Tafsir al-Ayyashi
- Author: Mohammad ibn Masoud al-Ayyashi
- Original title: تفسير العياشي
- Language: Arabic
- Subject: Quranic exegesis
- Genre: Religious
- Media type: Print

= Tafsir al-Ayyashi =

Imami Shia tafsir

Tafsir Ayyashi (Arabic: تفسیر العیاشي) is an Imami Shia exegesis of the Quran, written by Mohammad ibn Masoud Ayyashi also known as al-ʿAyyashi (العيّاشي d. 320 AH / 932 CE).

The surviving text covers only up to the end of sura 18, 'The Cave'; more material is quoted by later Imami scholars, for instance Tabrisi.

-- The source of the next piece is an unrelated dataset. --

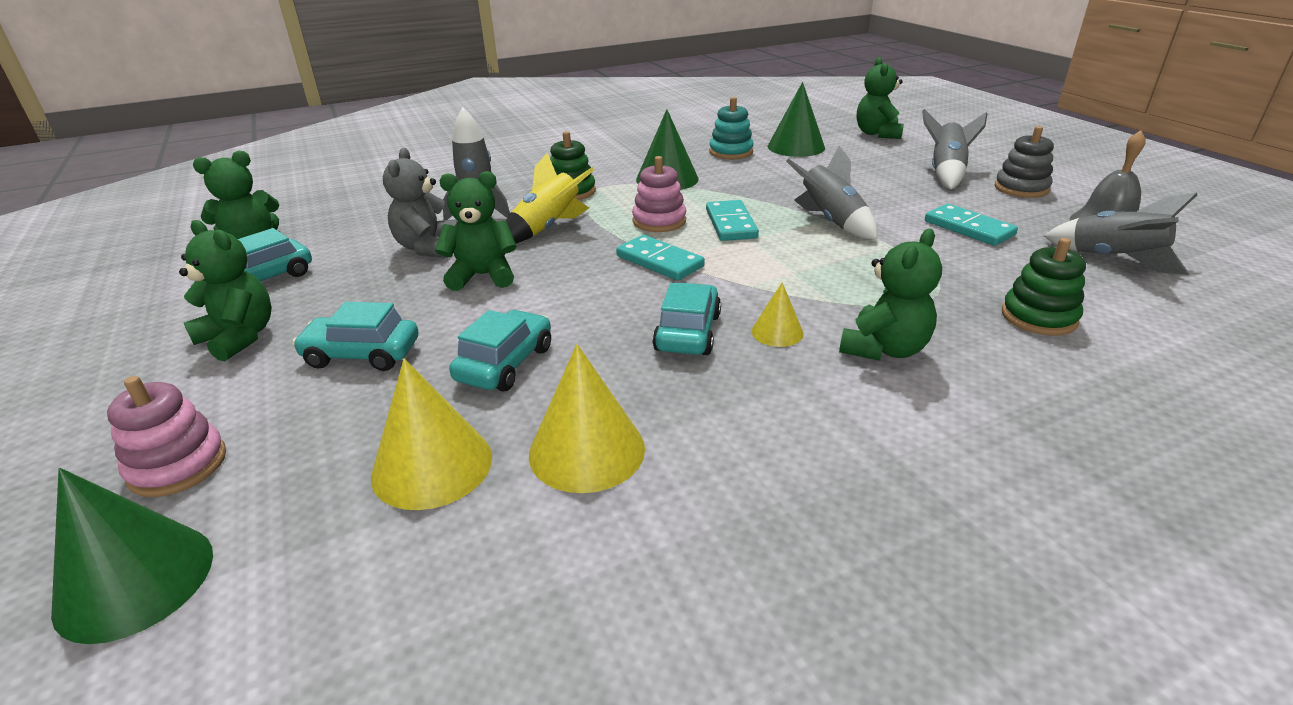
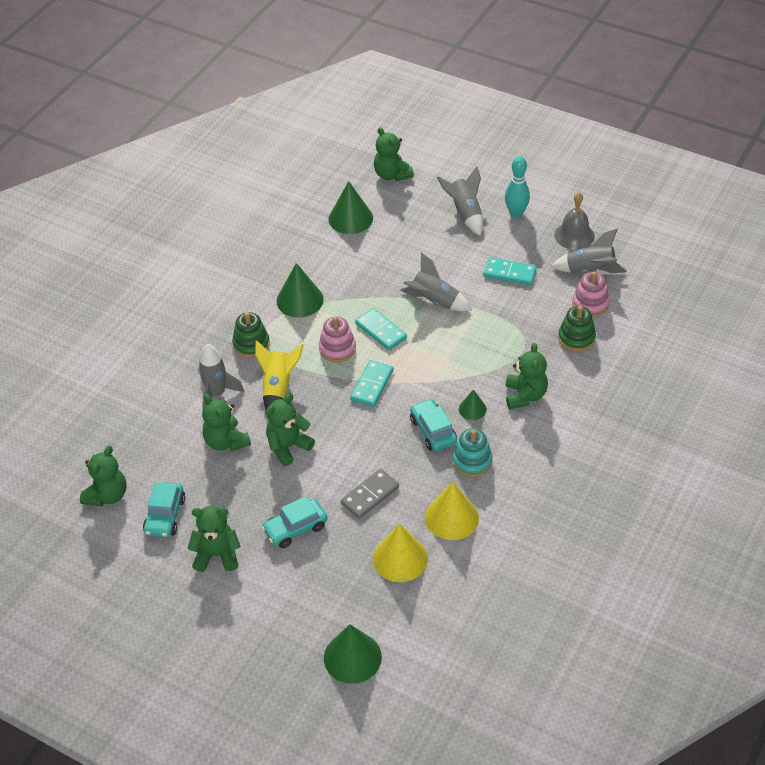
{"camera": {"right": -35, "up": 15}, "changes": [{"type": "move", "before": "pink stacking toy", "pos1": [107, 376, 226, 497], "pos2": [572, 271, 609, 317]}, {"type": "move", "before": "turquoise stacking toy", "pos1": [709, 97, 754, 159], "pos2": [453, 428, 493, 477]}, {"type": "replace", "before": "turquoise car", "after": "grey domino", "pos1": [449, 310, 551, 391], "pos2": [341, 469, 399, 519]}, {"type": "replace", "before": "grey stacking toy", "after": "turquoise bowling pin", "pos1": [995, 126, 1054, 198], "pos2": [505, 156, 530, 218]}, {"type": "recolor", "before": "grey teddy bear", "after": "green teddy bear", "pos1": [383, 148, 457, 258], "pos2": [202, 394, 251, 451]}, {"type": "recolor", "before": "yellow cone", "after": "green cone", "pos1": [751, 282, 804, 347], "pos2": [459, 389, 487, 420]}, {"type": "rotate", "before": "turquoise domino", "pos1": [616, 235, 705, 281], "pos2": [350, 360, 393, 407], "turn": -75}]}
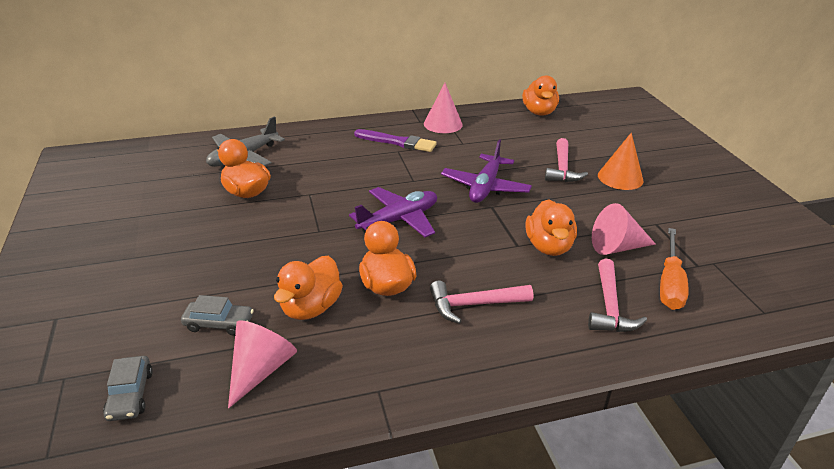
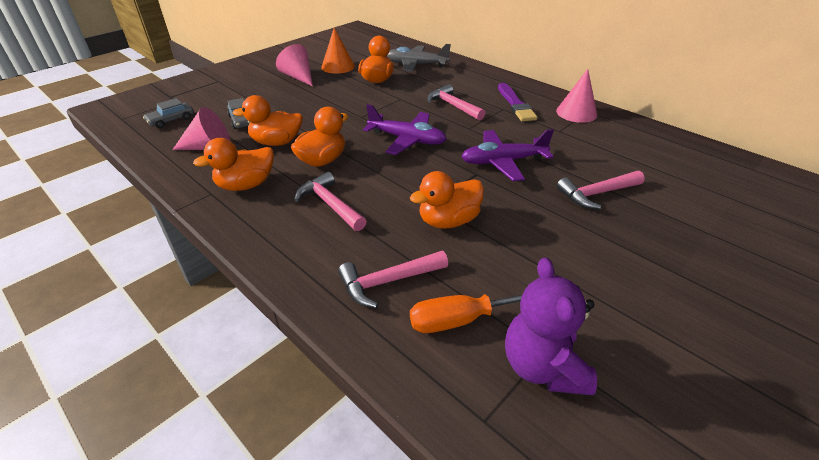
{"camera": {"right": 60, "up": 5}, "changes": [{"type": "insert", "after": "pink hammer", "pos2": [427, 84, 485, 121]}, {"type": "insert", "after": "purple teddy bear", "pos2": [505, 258, 597, 395]}, {"type": "move", "before": "orange duck", "pos1": [522, 75, 559, 116], "pos2": [193, 138, 274, 191]}, {"type": "move", "before": "pink cone", "pos1": [592, 203, 656, 255], "pos2": [276, 44, 313, 87]}, {"type": "move", "before": "orange cone", "pos1": [598, 132, 644, 190], "pos2": [321, 28, 355, 74]}]}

As of the 18th century, al-Majlisi and Al-Hurr al-Aamili were not aware of the complete text of Ayyashi's work.

Similar to Tafsir Furat Kufi and Tafsir Qomi, this work is a collection of commentaries upon selected verses, not a unified commentary of the entire text. Many of its single-verse commentaries also exist, independently of ʿAyyashi, in al-Kulayni's al-kafi and al-Hakim al-Hasakani's Shawahid al-tanzil. Many of these hadiths were taken from al-Sayyari's Kitab al-Qiraat; others, from the lost tafasir of Jabir ibn Yazid al-Juʿfi and Abu'l-Jarud Ziyad ibn al-Mundhir (technically a Zaydi, founder of the Jarudiyya). Correlation with the Shawahid hints at Sunni material as well.

ʿAyyashi accepted hadiths that held that there had been alteration (tahrif) in the ʿUthmanic mushaf of the Qur'an. He also was interested in apocalyptic material, which he brought to Q. 2:148, 155 (but not 243); 3:83; 6:158 (not 65); 8:39; 9:33; 11:8; 16:1; 17:4–8. The focus of his work however was in jurisprudence, the ayat al-ahkam.

The first complete translation into English of the Tafsir al-Ayyashi was published in 2020 by the AMI Press as a bi-lingual scholarly text edition.